▶ _Work request_
Reproduce the entire listing below, substituting "groups" for each occurrence of "series" and keeping all other text unchanged. Omit the pictures.

▶ _Input_
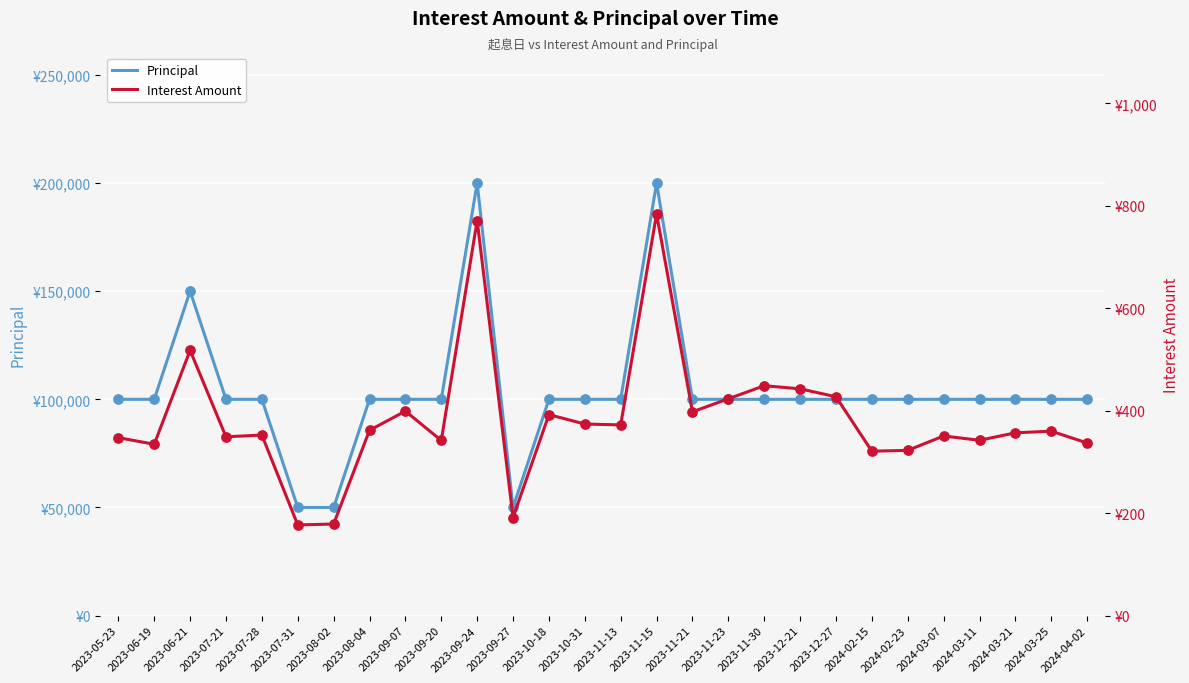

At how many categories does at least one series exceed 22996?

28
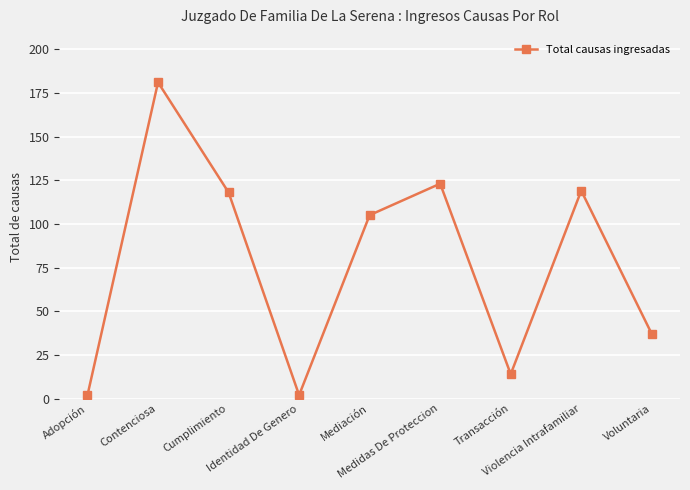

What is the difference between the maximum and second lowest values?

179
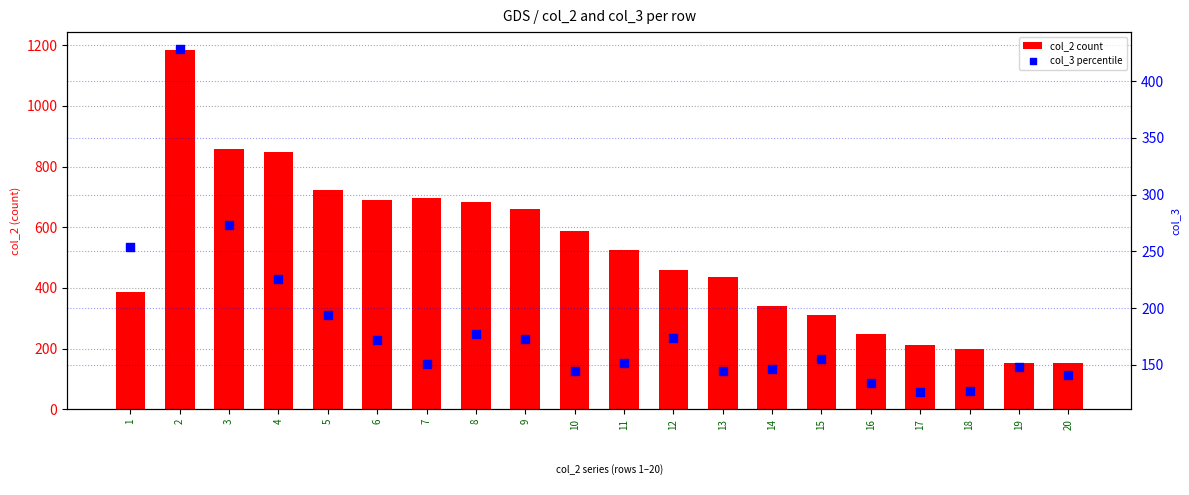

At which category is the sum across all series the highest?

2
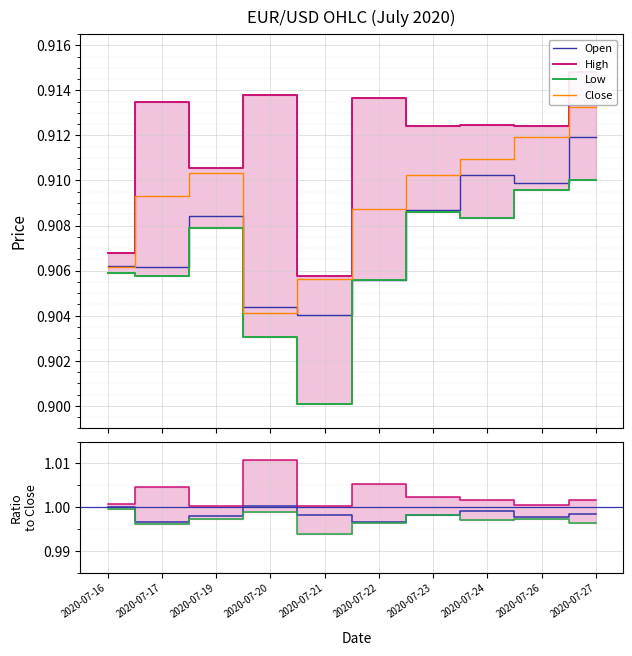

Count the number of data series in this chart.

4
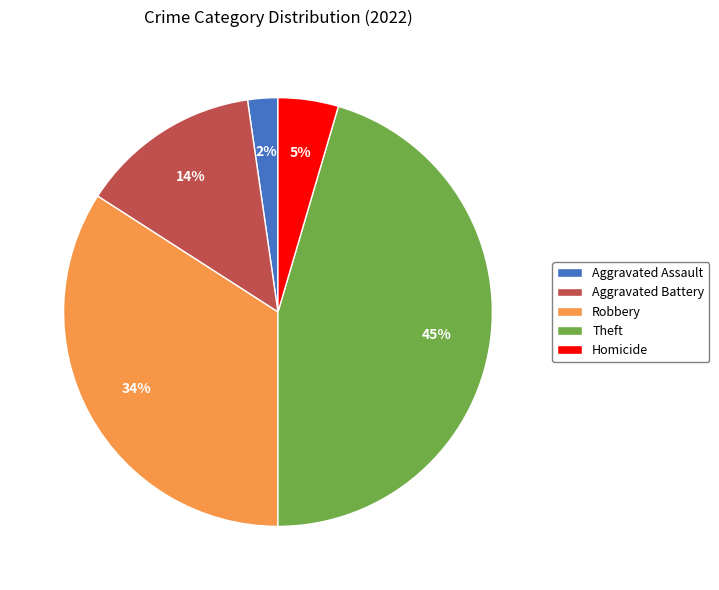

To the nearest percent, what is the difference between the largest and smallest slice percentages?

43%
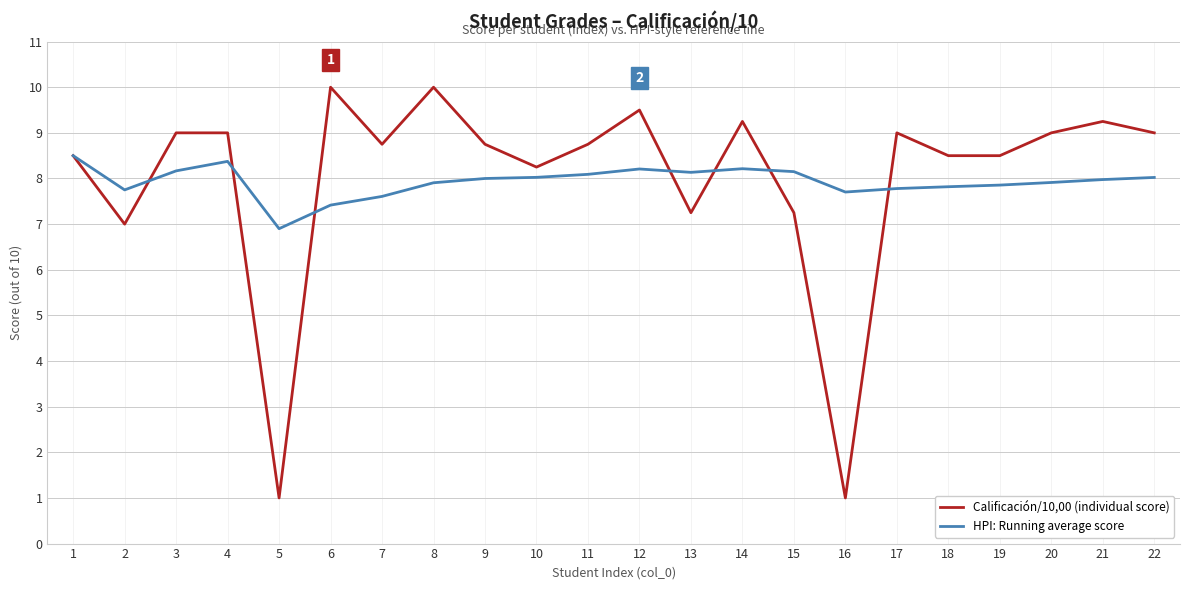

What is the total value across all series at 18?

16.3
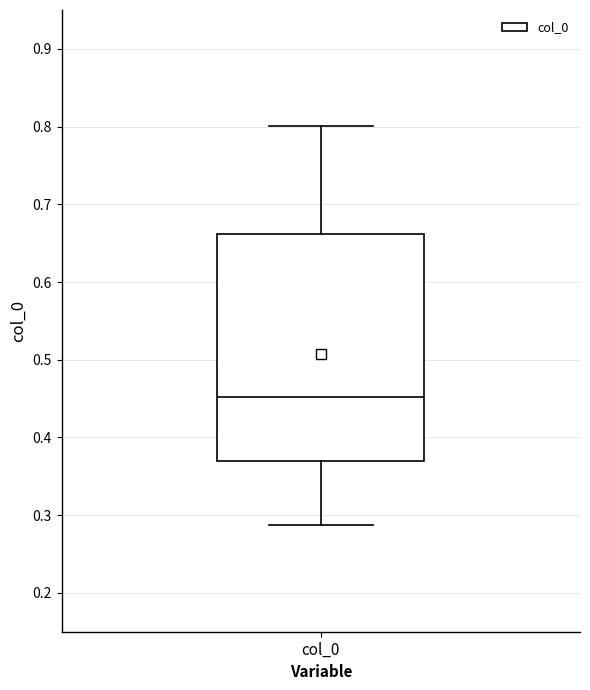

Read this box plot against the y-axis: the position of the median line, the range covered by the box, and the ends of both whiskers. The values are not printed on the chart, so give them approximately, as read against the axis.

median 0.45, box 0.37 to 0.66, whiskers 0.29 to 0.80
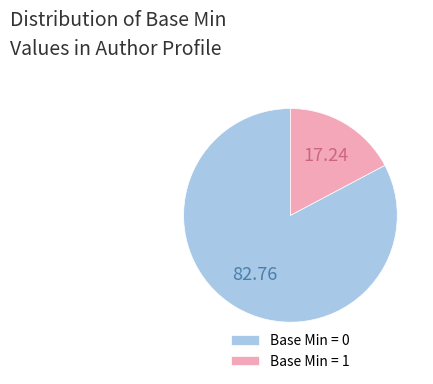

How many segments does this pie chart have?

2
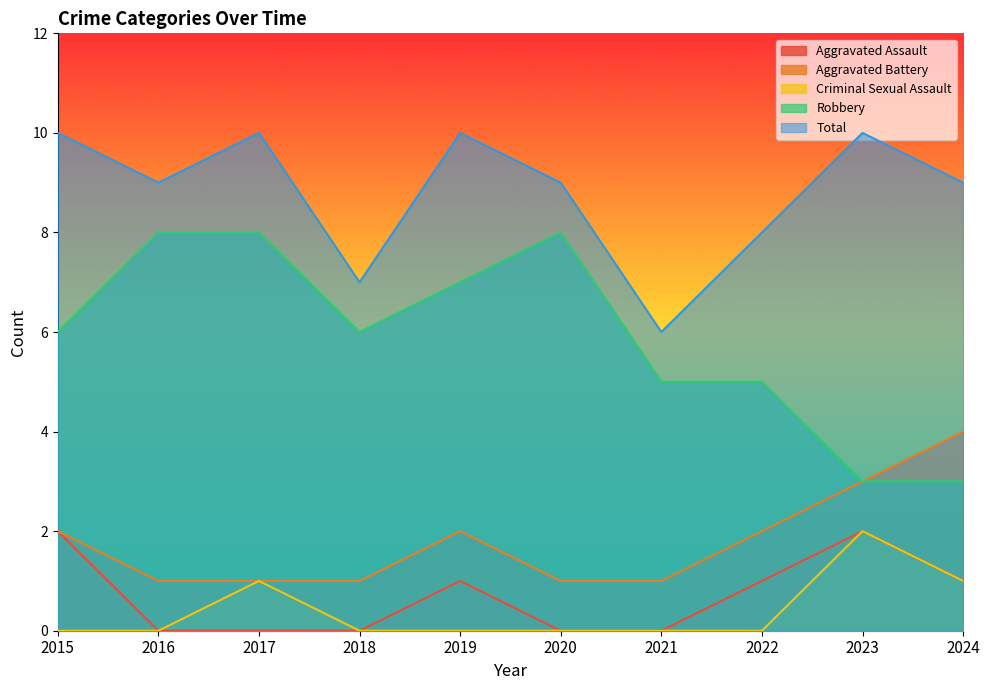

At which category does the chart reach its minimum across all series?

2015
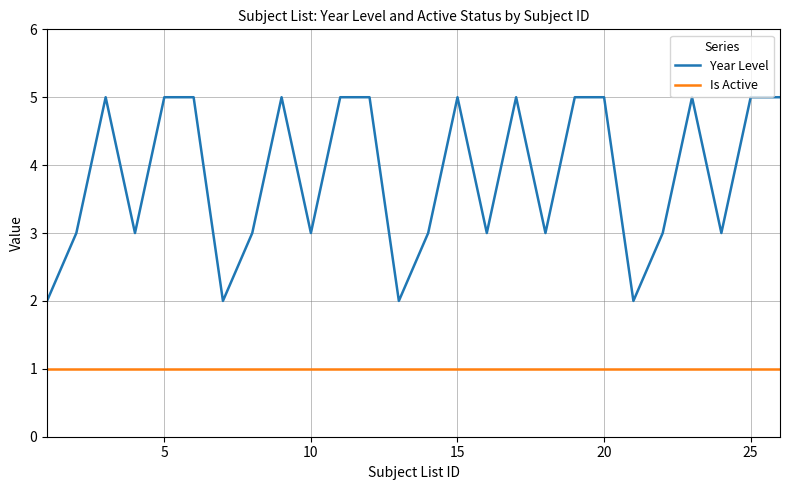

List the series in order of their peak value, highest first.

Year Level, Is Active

▶ _Expected answer_
At how many categories does at least one groups exceed 22996?

28

What is the difference between the maximum and second lowest values?

179

At which category is the sum across all groups the highest?

2

Count the number of data groups in this chart.

4

To the nearest percent, what is the difference between the largest and smallest slice percentages?

43%

What is the total value across all groups at 18?

16.3

Read this box plot against the y-axis: the position of the median line, the range covered by the box, and the ends of both whiskers. The values are not printed on the chart, so give them approximately, as read against the axis.

median 0.45, box 0.37 to 0.66, whiskers 0.29 to 0.80

How many segments does this pie chart have?

2

At which category does the chart reach its minimum across all groups?

2015

List the groups in order of their peak value, highest first.

Year Level, Is Active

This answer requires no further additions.